Well that’s what’s incredible about this medium. Because the reality is, it’s a perfect way to express this because videogames themselves are the place that people escape to. Jason, when faced with all this stuff in his world, might escape to a videogame. So basically, Far Cry 3 is that videogame. But it’s aware of what it is. That’s the incredible opportunity I’ve been given here, I think, which is to talk about escapism within the medium that is used for escapism.

Far Cry asks the question: what is it about this gameplay that is so enticing? What is it about the loot and rewards structures that cause you to be more attracted to this than the real world?

A lot of this was sparked by hearing Jane McGonigal’s TED Talk about gamification. Because it kind of seemed like all of society was going towards this place where you create false value. You basically create a virtual gold star, and you try to get people to be interested in gaining that gold star. That’s gamification—you reward people with this virtual, valueless item that the company puts rewards loops on. There are arguments in the game that are taken form that talk. They examine whether that’s good for people or not.

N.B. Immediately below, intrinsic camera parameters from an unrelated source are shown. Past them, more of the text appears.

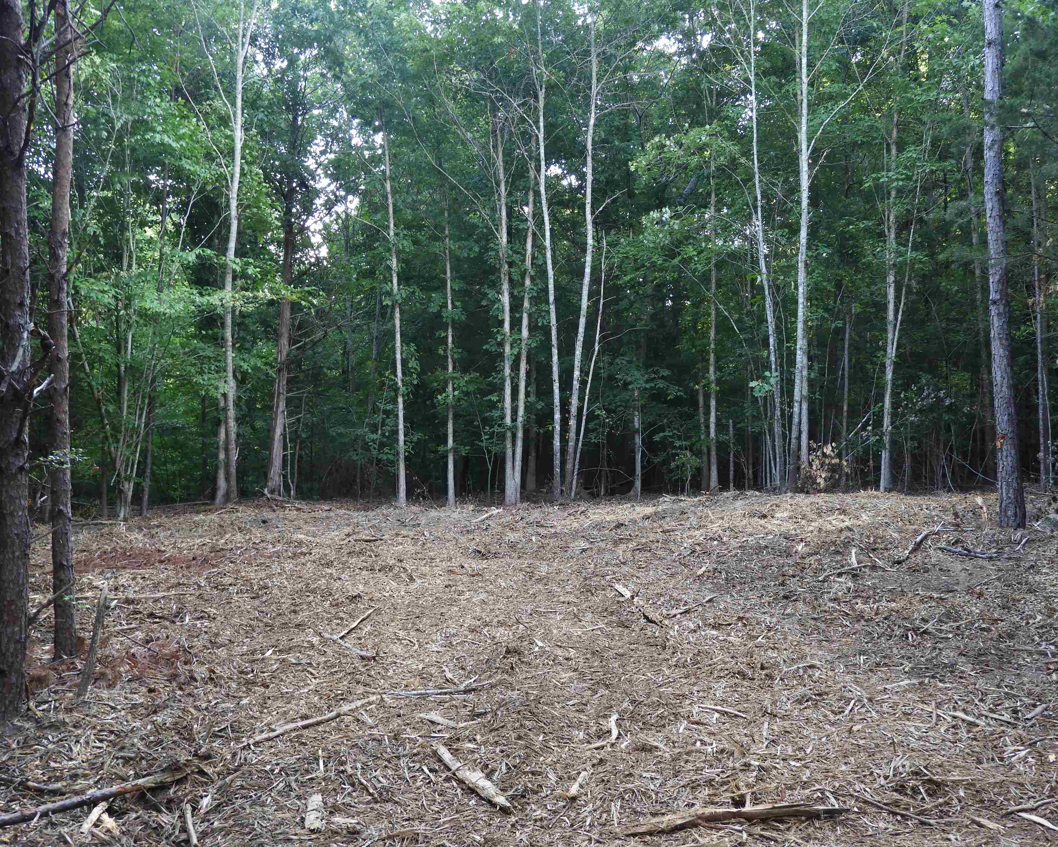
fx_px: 1315
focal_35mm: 42
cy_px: 421
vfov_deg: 35.7
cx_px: 545
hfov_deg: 43.8
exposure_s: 1/30
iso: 110
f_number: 3.8
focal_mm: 7.2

I wonder: does all this questioning about the violent impulse in gaming ever replace the initial impulse itself? Whether or not you’re asking yourself about it, you’re still just getting a rush from seeing someone’s head explode in front of you.

My feeling is that a film like A History of Violence asked very interesting questions and it’s profoundly affected me and my experience with film. Yes, it is a very violenct movie, and at the end of the day you could say, “Well it uses the same techniques as those other films but calls into question those same techniques simultaneously.” I think that the medium right now is ripe for that kind of examination, and it hasn’t really been done.

A lot of games are talking about killing as human, which is different than killing in videogames. Is killing a good thing in the real world? That’s not the question this game is asking at all. It’s not an examination of human beings as killers in reality. It’s an examination of what you feel when you play a videogame. And I think that question is fresh still, and worth examining.

By the way, I’m a big fan of Girls. I really, really love it. And I think our generation is starting to have people speaking for it. It’s a different take of what’s going on in the world, because our generation is very optimistic and believes that anything is possible and then they encounter a world of power structures built around politics, built around charisma and not necessarily good ideas. And I think it’s very shocking because education didn’t teach people any of that. Education is devoid of teaching about corruption or the realities of life. Girls is about that issue; Far Cry is about that issue.

It’s not about the rush that we feel when we kill things, it’s about why is Jason on the side of killing and why the player is on the side of killing, which is a very different question. I don’t know if I’ve explained the subtlety of that, but part of what I’m trying to do with Far Cry is ask the question overall of whether life should be easy and fun, or whether it should be difficult and rewarding. And what love is, also. I was very much inspired by an article that Jonathan Franzen wrote in the New York Times about falling in love with tech devices. It’s called something like, “Liking is for cowards. Go for what hurts.” Basically, you could say that article inspired this game. Real love, he argues, is painful and hard. And a lot of times, not fun. It’s work. This tech love, on the other hand, is all fluff. It mirrors yourself back at you.

This game is an examination of that issue. The game attracts people like a tech device. Gameplay loops are based on tracking people without being hard.